Nel senso volgare, un tiranno è un re che governa con violenza e senza riguardo alla giustizia ed alle leggi. Nel senso preciso, un tiranno è un particolare che si arroga l’autorità regia senza diritto. Così interpretavano la parola tiranno i Greci ed eglino davano questo titolo indifferentemente ai buoni ed ai cattivi principi, la cui autorità non fosse legittima2. Così tiranno ed usurpatore sono due parole perfettamente sinonime.
Per dare diversi nomi a cose differenti, io chiamo tiranno l’usurpatore della autorità regia, e despota l’usurpatore del potere sovrano. Il tiranno è quegli che si ingerisce contra le leggi a governare secondo le leggi, il despota è quegli che si pone al di sopra delle, leggi medesime. Così il tiranno può non esser despota, ma il despota è sempre tiranno.

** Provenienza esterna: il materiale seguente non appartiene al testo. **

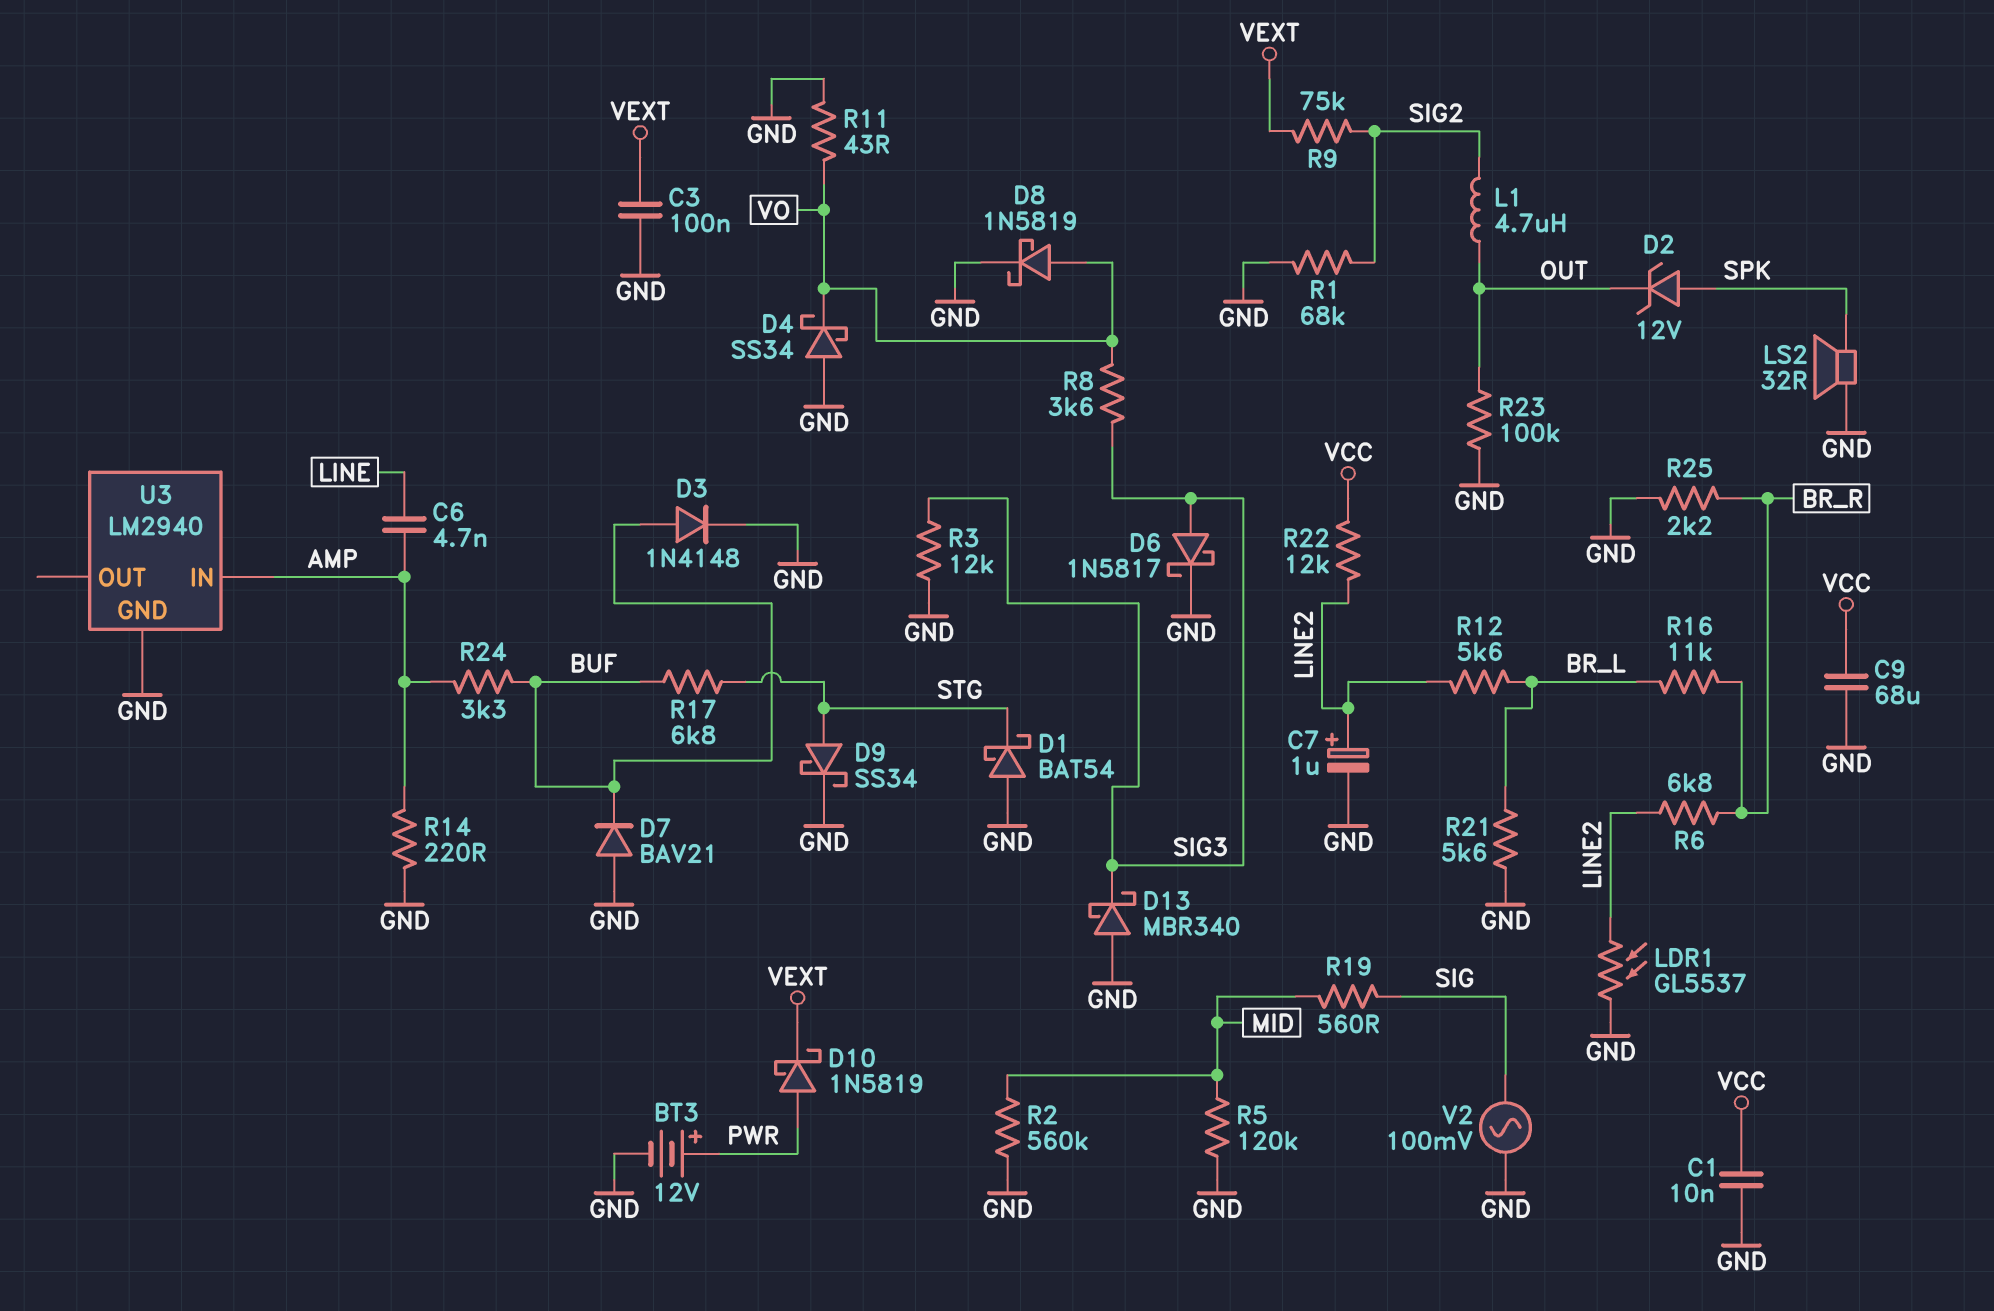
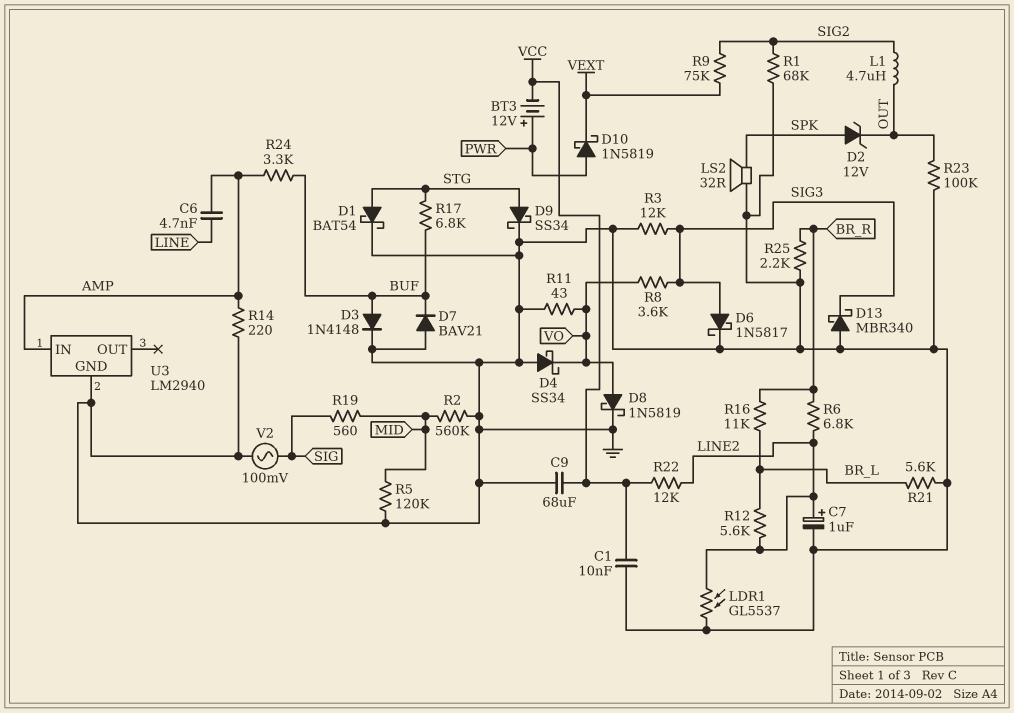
BT3: 12V (plus PWR, minus GND) -> 12V (plus PWR, minus VCC)
C3: 100nF (GND, VEXT) -> none
D1: schottky BAT54 (A GND, K STG) -> schottky BAT54 (A STG, K GND)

- ↑ La formazione lenta ed il progresso della repubblica
di Venezia nelle sue lagune offrono un
esempio notabile di una tale successione; e fa stupire
assai, che da più di mila dugent’anni, i Veneziani
non sembrino ancora giunti se non al secondo
termine, il quale cominciò al serrar di consiglio
nel 1198. In quanto agli antichi dogi, che loro si
rimproverano, checchè possa dire lo Squittinio della
libertà veneta, egli è provato che quegli non furono
loro sovrani.
Non si tralascierà di oppormi la repubblica romana, la quale tenne, dirassi, un progresso tutt’affatto contrario passando dalla monarchia alla aristocrazia, e dalla aristocrazia alla democrazia. Io sono ben lontano dal pensarla così. Il primo instituto di Romolo fu un governo misto che degenerò subito in dispotismo. Per cagioni particolari lo stato perì innanzi tempo, come vedesi a morire un neonato prima d’avere attinto l’età d’uomo. La cacciata dei Tarquinii fu la vera epoca dell’origine della repubblica. Ma essa non pigliò subito una forma costante, perchè non si fece l’opera se non a mezzo col non abolire il patriziato. Imperciocchè peggiore delle amministrazioni legittime, rimanendo in conflitto colla democrazia, la forma del governo sempre incerta e lentennante, non sarebbe stata fissa, come lo provò Machiavelli, fino alla instituzione dei tribuni; allora solamente vi fu un vero governo ed una vera democrazia. Infatti, il popolo allora non era solamente sovrano, ma magistrato e giudice; il senato non era se non un tribunale di sottordine, per temperare e concentrare il governo; e gli stessi consoli benchè patrizii, benchè primi magistrati, benchè generali assoluti in guerra, a Roma non erano altro fuorchè i presidenti del popolo.
Fin d’allora videsi pure il governo prendere la sua china naturale, e tendere fermamente all’aristocrazia. Il patriziato abolendosi quasi da sè, l’aristocrazia non era più nel corpo dei patrizi com’è a Venezia ed a Genova, ma nel corpo del senato composto di patrizi o di plebei, ed eziandio nel corpo dei tribuni quando cominciarono ad usurpare un potere attivo: imperciocchè le parole non fanno niente alle cose; e quando il popolo ha dei capi che governano per lui, qualungue nome portino quei capi, è sempre una aristocrazia.
Dall’abuso della aristocrazia nacquero guerre civili ed il triumvirato, Silla, Giulio Cesare, Augusto, diventarono in fatto veri monarchi; e finalmente sotto il dispotismo di Tiberio, lo stato si disciolse. La storia romana non ismentisce dunque il mio principio, ma lo conferma. - ↑ Omnes enim et habentur et dicuntur tyranni, qui potestate utuntur perpetua in ea civitate qua libertate usa est. Corn. Nep. in Miltiad., cap. 8. — È vero, che Aristotile (Mor. Nicom., lib. 8, cap. 10) distingue il tiranno dal re per via che il primo governa per sua propria utilità, ed il secondo solamente per l’utilità de’ suoi sudditi; ma oltre che generalmente tutti gli autori greci pigliarono la parola tiranno in un altro senso, come apparisce massimamente dal Gerone di Senofonte, giusta la distinzione di Aristotile ne verrebbe, che dal principio del mondo non avrebbe ancora esistito un re.